### Data
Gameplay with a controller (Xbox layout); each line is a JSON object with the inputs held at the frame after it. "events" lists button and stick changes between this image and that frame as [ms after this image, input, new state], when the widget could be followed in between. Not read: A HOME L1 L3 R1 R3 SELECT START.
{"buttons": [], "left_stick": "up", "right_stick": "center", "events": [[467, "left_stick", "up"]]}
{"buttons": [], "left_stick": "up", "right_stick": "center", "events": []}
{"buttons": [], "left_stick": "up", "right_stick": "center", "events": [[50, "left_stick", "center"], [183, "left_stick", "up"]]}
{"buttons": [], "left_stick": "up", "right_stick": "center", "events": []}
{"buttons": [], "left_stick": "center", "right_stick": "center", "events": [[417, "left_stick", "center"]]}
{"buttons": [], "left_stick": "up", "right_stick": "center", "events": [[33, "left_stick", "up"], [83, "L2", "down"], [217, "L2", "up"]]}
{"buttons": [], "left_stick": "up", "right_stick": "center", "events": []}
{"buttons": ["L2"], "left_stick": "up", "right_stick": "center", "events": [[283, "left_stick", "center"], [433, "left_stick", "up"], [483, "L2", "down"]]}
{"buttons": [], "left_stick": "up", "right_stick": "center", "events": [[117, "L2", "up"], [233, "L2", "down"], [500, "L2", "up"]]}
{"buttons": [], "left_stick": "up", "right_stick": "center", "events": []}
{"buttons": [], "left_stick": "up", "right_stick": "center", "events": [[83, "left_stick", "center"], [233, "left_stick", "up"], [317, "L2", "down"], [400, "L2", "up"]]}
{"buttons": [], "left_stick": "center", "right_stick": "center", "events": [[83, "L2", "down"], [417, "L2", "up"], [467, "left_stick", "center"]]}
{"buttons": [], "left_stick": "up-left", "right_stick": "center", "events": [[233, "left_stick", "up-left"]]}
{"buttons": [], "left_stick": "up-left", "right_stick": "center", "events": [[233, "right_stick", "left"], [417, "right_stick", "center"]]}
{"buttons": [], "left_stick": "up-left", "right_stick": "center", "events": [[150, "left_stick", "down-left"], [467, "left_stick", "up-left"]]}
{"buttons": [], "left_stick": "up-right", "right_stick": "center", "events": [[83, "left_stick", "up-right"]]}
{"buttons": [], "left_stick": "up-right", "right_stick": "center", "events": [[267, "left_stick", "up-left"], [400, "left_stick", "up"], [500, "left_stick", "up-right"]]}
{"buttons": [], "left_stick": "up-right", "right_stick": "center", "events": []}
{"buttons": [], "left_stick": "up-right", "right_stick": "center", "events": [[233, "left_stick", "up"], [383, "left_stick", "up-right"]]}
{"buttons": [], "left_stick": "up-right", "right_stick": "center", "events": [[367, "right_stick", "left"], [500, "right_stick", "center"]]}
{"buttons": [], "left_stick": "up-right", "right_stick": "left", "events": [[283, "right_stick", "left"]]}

### Activity
Each record above should be set down again in its exact wording.

### Task output
Gameplay with a controller (Xbox layout); each line is a JSON object with the inputs held at the frame after it. "events" lists button and stick changes between this image and that frame as [ms after this image, input, new state], when the widget could be followed in between. Not read: A HOME L1 L3 R1 R3 SELECT START.
{"buttons": [], "left_stick": "up", "right_stick": "center", "events": [[467, "left_stick", "up"]]}
{"buttons": [], "left_stick": "up", "right_stick": "center", "events": []}
{"buttons": [], "left_stick": "up", "right_stick": "center", "events": [[50, "left_stick", "center"], [183, "left_stick", "up"]]}
{"buttons": [], "left_stick": "up", "right_stick": "center", "events": []}
{"buttons": [], "left_stick": "center", "right_stick": "center", "events": [[417, "left_stick", "center"]]}
{"buttons": [], "left_stick": "up", "right_stick": "center", "events": [[33, "left_stick", "up"], [83, "L2", "down"], [217, "L2", "up"]]}
{"buttons": [], "left_stick": "up", "right_stick": "center", "events": []}
{"buttons": ["L2"], "left_stick": "up", "right_stick": "center", "events": [[283, "left_stick", "center"], [433, "left_stick", "up"], [483, "L2", "down"]]}
{"buttons": [], "left_stick": "up", "right_stick": "center", "events": [[117, "L2", "up"], [233, "L2", "down"], [500, "L2", "up"]]}
{"buttons": [], "left_stick": "up", "right_stick": "center", "events": []}
{"buttons": [], "left_stick": "up", "right_stick": "center", "events": [[83, "left_stick", "center"], [233, "left_stick", "up"], [317, "L2", "down"], [400, "L2", "up"]]}
{"buttons": [], "left_stick": "center", "right_stick": "center", "events": [[83, "L2", "down"], [417, "L2", "up"], [467, "left_stick", "center"]]}
{"buttons": [], "left_stick": "up-left", "right_stick": "center", "events": [[233, "left_stick", "up-left"]]}
{"buttons": [], "left_stick": "up-left", "right_stick": "center", "events": [[233, "right_stick", "left"], [417, "right_stick", "center"]]}
{"buttons": [], "left_stick": "up-left", "right_stick": "center", "events": [[150, "left_stick", "down-left"], [467, "left_stick", "up-left"]]}
{"buttons": [], "left_stick": "up-right", "right_stick": "center", "events": [[83, "left_stick", "up-right"]]}
{"buttons": [], "left_stick": "up-right", "right_stick": "center", "events": [[267, "left_stick", "up-left"], [400, "left_stick", "up"], [500, "left_stick", "up-right"]]}
{"buttons": [], "left_stick": "up-right", "right_stick": "center", "events": []}
{"buttons": [], "left_stick": "up-right", "right_stick": "center", "events": [[233, "left_stick", "up"], [383, "left_stick", "up-right"]]}
{"buttons": [], "left_stick": "up-right", "right_stick": "center", "events": [[367, "right_stick", "left"], [500, "right_stick", "center"]]}
{"buttons": [], "left_stick": "up-right", "right_stick": "left", "events": [[283, "right_stick", "left"]]}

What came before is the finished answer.